■ **Page text**
==================================================

Yes, she explodes. All over the PC's. All over everything in fact.

This played hilariously at the table and has since caused all subsequent PC's to run in terror at the sight of any NPC sporting a hag-ish countenance.
 

Ringlerun

First Post
There is a saying that all my gaming friends use whenever their character fails a roll or does something silly. " I was eating a lolly" (ie a lolly is a candy).

It all happened on the way to a convention. We had 8 people squeezed into the front and back seats of my friends car. On the way we nearly had a huge accident. It was vary scary and if anyone knows the great ocean road in Australia there is a huge drop to rocks and crashing waves. After much cursing we asked the driver what had happened and he said " I was eating a lolly"
 

Closet O' Zombies
Back when 3e first came out, I was DMing the game. The PCs had arrived at a ransacked gnome stronghold. As they searched through the fortress, they realized they saw plenty of blood and signs of a struggle throughout but no bodies.

Their search continued until they opened a "closet" door, and inside was a heap of gnome corpses that had been transformed into zombies.

Since zombies only got one action per turn, the little buggars took forever to exit the "closet," giving the PCs ample to time to mow each one down.

There was much complaint about how so many creatures could fit inside a "closet."

First off, it wasn't a closet, but a pantry, which, while very closet-like, isn't the size of a typical closet.

==================================================

■ **Labeled area outline entries**

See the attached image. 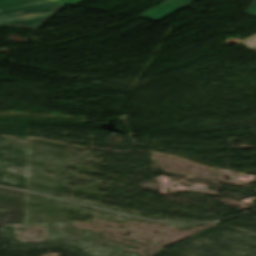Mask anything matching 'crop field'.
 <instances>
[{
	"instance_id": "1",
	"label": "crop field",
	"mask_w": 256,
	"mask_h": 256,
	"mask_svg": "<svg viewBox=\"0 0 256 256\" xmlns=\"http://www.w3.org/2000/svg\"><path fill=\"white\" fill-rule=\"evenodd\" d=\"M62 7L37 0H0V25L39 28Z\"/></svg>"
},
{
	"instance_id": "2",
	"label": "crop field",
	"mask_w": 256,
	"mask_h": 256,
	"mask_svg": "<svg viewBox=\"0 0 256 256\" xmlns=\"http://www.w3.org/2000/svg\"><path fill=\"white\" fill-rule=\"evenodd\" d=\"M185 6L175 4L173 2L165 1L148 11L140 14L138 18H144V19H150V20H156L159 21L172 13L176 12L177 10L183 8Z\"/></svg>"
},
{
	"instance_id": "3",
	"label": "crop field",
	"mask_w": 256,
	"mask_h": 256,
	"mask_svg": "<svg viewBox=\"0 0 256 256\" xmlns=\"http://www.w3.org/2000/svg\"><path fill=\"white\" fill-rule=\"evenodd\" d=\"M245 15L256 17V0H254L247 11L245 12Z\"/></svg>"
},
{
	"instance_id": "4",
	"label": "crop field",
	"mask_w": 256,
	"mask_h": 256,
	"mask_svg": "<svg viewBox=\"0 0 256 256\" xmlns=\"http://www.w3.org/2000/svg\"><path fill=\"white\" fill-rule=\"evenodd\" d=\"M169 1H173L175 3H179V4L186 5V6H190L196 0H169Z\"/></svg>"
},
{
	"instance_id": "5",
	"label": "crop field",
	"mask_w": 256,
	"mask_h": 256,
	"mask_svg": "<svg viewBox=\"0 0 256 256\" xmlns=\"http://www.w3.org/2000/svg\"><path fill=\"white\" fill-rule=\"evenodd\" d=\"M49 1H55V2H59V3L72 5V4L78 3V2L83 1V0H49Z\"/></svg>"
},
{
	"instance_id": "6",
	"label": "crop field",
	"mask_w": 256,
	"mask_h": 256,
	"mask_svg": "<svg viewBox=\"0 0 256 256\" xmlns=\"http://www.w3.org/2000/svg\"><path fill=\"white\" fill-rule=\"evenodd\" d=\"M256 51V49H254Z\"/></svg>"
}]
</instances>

==================================================

■ **Requests**
[a] Write out the gaming stories text between "Since zombies only" and "a typical closet.", inclusive, switching "pantry" to "larder".
[b] Summarize the gaming stories text in three sentences.

■ **Final results**
[a]
Since zombies only got one action per turn, the little buggars took forever to exit the "closet," giving the PCs ample to time to mow each one down.

There was much complaint about how so many creatures could fit inside a "closet."

First off, it wasn't a closet, but a larder, which, while very closet-like, isn't the size of a typical closet.

[b] In one game, an NPC exploded all over the PCs, and later PCs have run in terror from any NPC with a hag-ish countenance. A group of gaming friends say "I was eating a lolly" when a character fails a roll or does something silly, because a driver gave that excuse after nearly causing an accident on the way to a convention. In another game, PCs found gnome zombies packed into a "closet" that was really a pantry, and because the zombies took forever to come out, the PCs mowed each one down.